*ENUNCIADO 1*: Según el texto sobre los caballos, ¿cuántos huesos sostienen la aerodinámica de este animal?
*ENUNCIADO 2*: Por favor, transcribe del texto sobre los caballos el fragmento que va desde "Un caballo en" hasta "y de pigmentación.", ambas partes incluidas.
*ENUNCIADO 3*: Traduce al inglés esta oración del texto sobre los caballos: "Muchos indígenas pensaban que los hombres blancos y barbados que se adentraban en su tierra y el animal que les sostenía eran uno solo."

Era lindo mi caballo, / era mi amigo más fiel, / ligerito como el rayo, / era de muy buena ley.”

Corrido El Cantador. Compositor Nicandro Castillo Gómez

C

uando los españoles tocaron tierra en Veracruz se adentraron con pertrechos de guerra, escasez de comestibles, cascos y espadas que pesaban el doble en la jungla y, particularmente, un transporte regio y eficaz: caballos. Muchos indígenas pensaban que los hombres blancos y barbados que se adentraban en su tierra y el animal que les sostenía eran uno solo. Sin conocimiento sobre las mitologías del Centauro, pero con una cosmogonía compleja y llena de elementos sobrenaturales, los nativos concedieron a su visión alcances míticos. Esos seres andantes en cuatro patas robustas cimbraban el camino que tocaban.

Un caballo en cada sitio

Doscientos cinco huesos sostienen la aerodinámica de uno de los animales más imponentes y elegantes del planeta. Han estado –y están– en la agronomía, las competencias, el arte y la guerra misma. Los dichos de caballos aclaran o definen ideas, filosofías completas o posturas respecto de múltiples temas. Es común decir que caballo que alcanza gana, o al que le está yendo bien va en caballo de hacienda.

La historia registra muchos caballos legendarios y de ninguna manera se explican pasajes históricos sin la presencia de los equinos en cualquiera de sus razas, que alcanzan muchísimas variedades morfológicas y de pigmentación.

*DATOS*:
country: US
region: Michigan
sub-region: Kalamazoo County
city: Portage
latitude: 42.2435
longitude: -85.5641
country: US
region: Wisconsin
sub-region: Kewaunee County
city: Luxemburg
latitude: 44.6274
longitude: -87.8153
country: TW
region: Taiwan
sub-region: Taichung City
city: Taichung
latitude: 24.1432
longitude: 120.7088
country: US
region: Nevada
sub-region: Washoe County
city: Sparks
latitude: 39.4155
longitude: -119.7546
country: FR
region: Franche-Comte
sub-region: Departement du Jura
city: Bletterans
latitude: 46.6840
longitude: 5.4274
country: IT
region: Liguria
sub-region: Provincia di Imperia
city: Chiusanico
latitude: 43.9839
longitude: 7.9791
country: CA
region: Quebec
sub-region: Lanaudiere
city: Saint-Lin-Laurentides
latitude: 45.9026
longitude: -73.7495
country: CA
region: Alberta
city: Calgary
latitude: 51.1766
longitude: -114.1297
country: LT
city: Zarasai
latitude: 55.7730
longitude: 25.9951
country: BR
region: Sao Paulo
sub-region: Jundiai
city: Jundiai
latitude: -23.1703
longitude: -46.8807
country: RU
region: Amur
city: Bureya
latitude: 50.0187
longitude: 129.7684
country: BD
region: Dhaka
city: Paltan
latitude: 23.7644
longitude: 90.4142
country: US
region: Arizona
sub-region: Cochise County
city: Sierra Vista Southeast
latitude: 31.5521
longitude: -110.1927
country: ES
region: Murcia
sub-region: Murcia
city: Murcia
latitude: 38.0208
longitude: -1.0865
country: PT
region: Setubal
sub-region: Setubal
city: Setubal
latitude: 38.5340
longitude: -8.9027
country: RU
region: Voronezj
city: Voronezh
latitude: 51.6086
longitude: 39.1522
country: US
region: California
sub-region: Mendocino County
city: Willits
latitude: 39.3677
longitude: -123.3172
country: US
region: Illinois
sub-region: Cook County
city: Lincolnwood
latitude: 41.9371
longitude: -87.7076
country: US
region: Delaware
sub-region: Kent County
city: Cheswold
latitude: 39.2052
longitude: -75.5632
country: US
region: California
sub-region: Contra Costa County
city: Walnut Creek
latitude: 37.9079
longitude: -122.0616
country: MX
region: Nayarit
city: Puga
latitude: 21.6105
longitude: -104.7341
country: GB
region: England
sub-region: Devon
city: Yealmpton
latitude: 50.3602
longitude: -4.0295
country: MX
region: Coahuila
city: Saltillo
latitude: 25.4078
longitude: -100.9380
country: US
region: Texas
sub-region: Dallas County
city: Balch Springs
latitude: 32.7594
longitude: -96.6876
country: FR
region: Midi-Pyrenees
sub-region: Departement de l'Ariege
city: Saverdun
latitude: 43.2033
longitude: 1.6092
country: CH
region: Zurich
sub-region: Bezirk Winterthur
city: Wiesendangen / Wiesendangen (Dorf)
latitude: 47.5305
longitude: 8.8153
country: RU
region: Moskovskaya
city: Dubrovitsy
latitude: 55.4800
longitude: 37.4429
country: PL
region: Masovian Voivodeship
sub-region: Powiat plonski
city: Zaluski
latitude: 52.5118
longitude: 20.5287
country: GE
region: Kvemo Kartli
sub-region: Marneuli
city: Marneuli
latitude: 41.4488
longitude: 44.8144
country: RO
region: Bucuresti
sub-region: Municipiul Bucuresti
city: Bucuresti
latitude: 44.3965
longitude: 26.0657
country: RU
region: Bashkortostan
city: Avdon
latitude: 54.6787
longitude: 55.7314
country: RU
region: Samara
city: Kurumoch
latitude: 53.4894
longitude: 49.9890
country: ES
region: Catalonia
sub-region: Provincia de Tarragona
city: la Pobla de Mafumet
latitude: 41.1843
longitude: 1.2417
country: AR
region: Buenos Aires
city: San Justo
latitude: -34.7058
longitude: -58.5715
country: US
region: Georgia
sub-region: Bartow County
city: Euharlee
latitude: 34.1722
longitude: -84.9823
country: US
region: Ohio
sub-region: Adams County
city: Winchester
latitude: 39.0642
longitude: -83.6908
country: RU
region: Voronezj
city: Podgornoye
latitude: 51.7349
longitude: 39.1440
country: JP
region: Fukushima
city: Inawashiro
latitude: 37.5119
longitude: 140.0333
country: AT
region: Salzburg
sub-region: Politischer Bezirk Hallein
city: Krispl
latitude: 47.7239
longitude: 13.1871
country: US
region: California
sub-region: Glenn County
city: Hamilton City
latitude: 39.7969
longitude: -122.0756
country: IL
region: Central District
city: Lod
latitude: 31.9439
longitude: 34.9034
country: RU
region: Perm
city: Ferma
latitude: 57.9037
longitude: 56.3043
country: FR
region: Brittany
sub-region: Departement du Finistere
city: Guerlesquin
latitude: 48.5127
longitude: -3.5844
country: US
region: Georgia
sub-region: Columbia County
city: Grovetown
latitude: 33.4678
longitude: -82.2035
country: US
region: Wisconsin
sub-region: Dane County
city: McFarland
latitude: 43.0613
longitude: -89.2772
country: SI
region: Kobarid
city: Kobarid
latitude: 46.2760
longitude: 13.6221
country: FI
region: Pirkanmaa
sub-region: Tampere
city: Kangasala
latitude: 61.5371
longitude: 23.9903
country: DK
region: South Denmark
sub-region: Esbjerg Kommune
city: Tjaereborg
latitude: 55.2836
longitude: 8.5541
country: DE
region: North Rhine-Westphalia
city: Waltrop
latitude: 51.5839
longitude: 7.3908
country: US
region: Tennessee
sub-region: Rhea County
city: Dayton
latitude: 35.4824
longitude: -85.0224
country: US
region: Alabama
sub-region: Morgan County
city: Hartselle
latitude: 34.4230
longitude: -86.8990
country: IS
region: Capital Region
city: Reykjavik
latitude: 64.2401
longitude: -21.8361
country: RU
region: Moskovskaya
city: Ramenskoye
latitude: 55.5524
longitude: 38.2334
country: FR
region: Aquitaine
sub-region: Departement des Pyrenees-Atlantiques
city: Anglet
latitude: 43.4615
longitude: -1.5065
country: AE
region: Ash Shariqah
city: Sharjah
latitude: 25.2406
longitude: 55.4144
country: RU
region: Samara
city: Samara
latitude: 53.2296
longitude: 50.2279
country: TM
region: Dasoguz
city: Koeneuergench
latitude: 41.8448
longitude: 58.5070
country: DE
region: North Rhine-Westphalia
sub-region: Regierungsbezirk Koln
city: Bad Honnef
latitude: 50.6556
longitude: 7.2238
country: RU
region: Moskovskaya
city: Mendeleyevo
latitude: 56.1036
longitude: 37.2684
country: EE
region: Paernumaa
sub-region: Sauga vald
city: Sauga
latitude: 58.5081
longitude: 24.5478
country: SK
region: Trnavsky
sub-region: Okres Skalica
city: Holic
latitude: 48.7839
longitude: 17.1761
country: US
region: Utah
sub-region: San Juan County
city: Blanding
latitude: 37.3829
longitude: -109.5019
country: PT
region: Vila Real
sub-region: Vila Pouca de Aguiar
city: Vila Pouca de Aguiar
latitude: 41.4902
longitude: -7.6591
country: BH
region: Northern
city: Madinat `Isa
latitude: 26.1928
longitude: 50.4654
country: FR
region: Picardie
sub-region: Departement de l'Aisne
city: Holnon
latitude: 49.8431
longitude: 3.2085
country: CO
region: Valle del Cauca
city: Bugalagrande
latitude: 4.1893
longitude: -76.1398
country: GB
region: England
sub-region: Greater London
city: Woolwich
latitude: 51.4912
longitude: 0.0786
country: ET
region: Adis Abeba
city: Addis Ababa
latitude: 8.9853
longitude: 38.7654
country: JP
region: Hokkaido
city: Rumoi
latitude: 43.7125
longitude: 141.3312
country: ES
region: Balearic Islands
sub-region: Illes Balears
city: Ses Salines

*RESPUESTA 1*: Doscientos cinco huesos.

*RESPUESTA 2*:
Un caballo en cada sitio

Doscientos cinco huesos sostienen la aerodinámica de uno de los animales más imponentes y elegantes del planeta. Han estado –y están– en la agronomía, las competencias, el arte y la guerra misma. Los dichos de caballos aclaran o definen ideas, filosofías completas o posturas respecto de múltiples temas. Es común decir que caballo que alcanza gana, o al que le está yendo bien va en caballo de hacienda.

La historia registra muchos caballos legendarios y de ninguna manera se explican pasajes históricos sin la presencia de los equinos en cualquiera de sus razas, que alcanzan muchísimas variedades morfológicas y de pigmentación.

*RESPUESTA 3*: Many Indigenous people believed that the white, bearded men who were venturing into their land and the animal that carried them were one and the same.